# Tekky Jumping Spider for Cheap!



## Chewbacca (Oct 12, 2010)

Thanks for the heads up. I just ordered three of the spiders and a couple other things. Hell, the mechanism in the spiders is worth six bucks.


----------



## mickkell (Dec 27, 2008)

Not available in my ZipCode,what???????


----------



## Blarghity (Sep 2, 2012)

mickkell said:


> Not available in my ZipCode,what???????


I set my zip code to 85351, which is what Google is spitting out for Peoria, AZ, and I'm told store pickup is available at the Sears in Glendale, AZ in 7 to 9 days. 

By default, the Kmart website sets your zip code as 00000 (which doesn't actually exist), even if you are a registered user of the site.


----------



## mickkell (Dec 27, 2008)

Ya,thanks.I think I've got it handled.I got my Confirmation number,now the wait begins.


----------



## mickkell (Dec 27, 2008)

Chewbacca said:


> Thanks for the heads up. I just ordered three of the spiders and a couple other things. Hell, the mechanism in the spiders is worth six bucks.


Right there with ya,I hope I can Canniblize these to repair my broken(not Spiders) ones.If I can I'll still have the spiders.


----------



## Blarghity (Sep 2, 2012)

mickkell said:


> Right there with ya,I hope I can Canniblize these to repair my broken ones.If I can I'll still have the spiders.

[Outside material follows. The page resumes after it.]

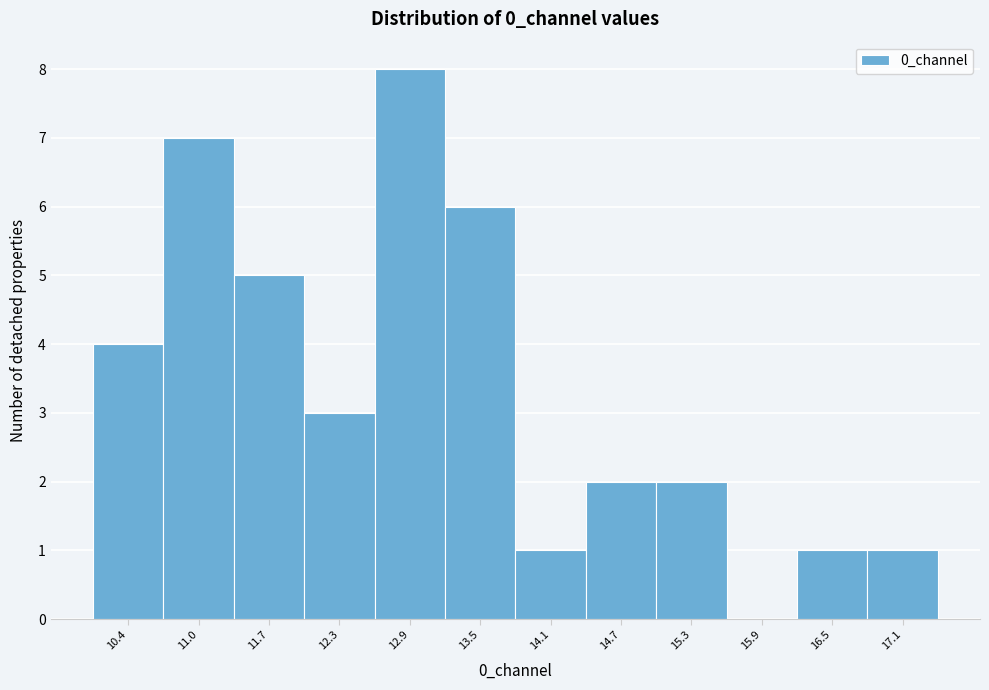

Reading left to right, transcribe all the data shown in this chart.

10.4=4	11.0=7	11.7=5	12.3=3	12.9=8	13.5=6	14.1=1	14.7=2	15.3=2	15.9=0	16.5=1	17.1=1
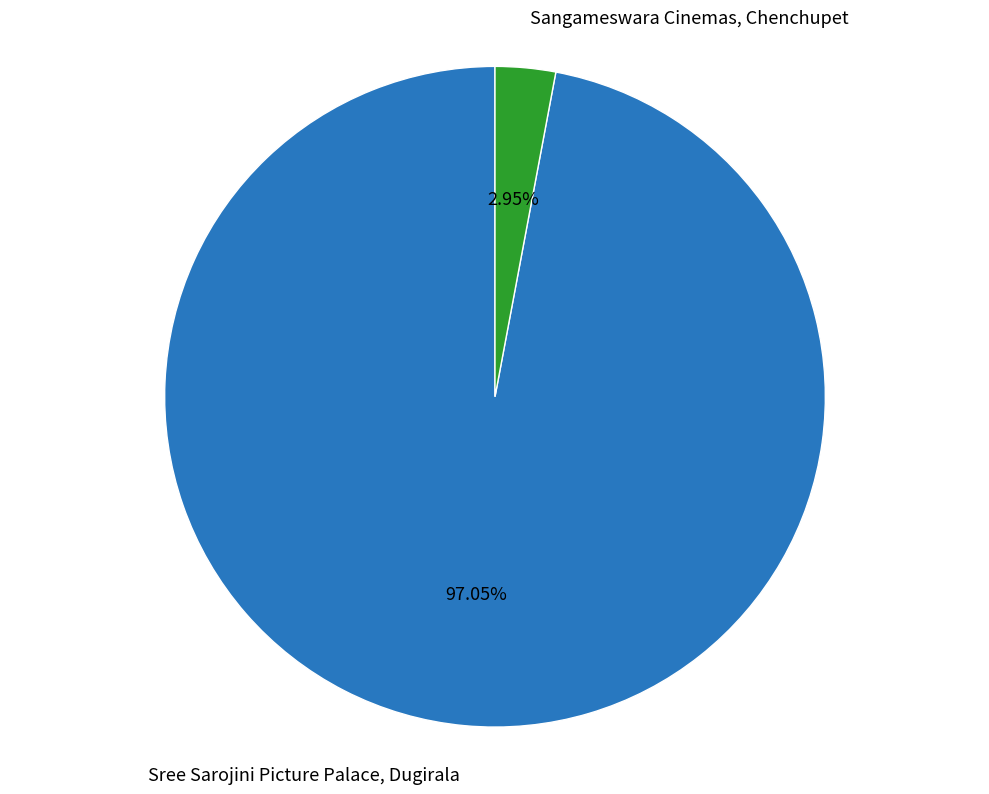

Which category has the smallest portion of the pie?

Sangameswara Cinemas, Chenchupet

Why cannibalize working ones to repair broken ones? I could see taking a good one apart so you have working parts to fabricate copies of, but using good ones as spare parts for bad ones seems like a waste of effort. Do your broken ones have better spiders on them or something?


----------



## Screaming Demons (Sep 15, 2008)

Blarghity said:


> I set my zip code to 85351, which is what Google is spitting out for Peoria, AZ, and I'm told store pickup is available at the Sears in Glendale, AZ in 7 to 9 days.
> 
> By default, the Kmart website sets your zip code as 00000 (which doesn't actually exist), even if you are a registered user of the site.


But you're in New Jersey right? So how are you going to get them?


----------



## Blarghity (Sep 2, 2012)

Screaming Demons said:


> But you're in New Jersey right? So how are you going to get them?


heh. That's easy. I'll just read a couple old Mack Bolan novels and go hijack the truck carrying my spiders.


----------



## Screaming Demons (Sep 15, 2008)

I was just wondering if there was another trick or step past that. I never could get them to add to my cart for shipping or ship to store so I guess they were all gone.


----------



## mickkell (Dec 27, 2008)

Blarghity said:


> Why cannibalize working ones to repair broken ones? I could see taking a good one apart so you have working parts to fabricate copies of, but using good ones as spare parts for bad ones seems like a waste of effort. Do your broken ones have better spiders on them or something?


I think I can fix my Lurching Vampire with these,way better than a small Jumping Spider.My pop up Zombie is broken too,thanks Tekky.


----------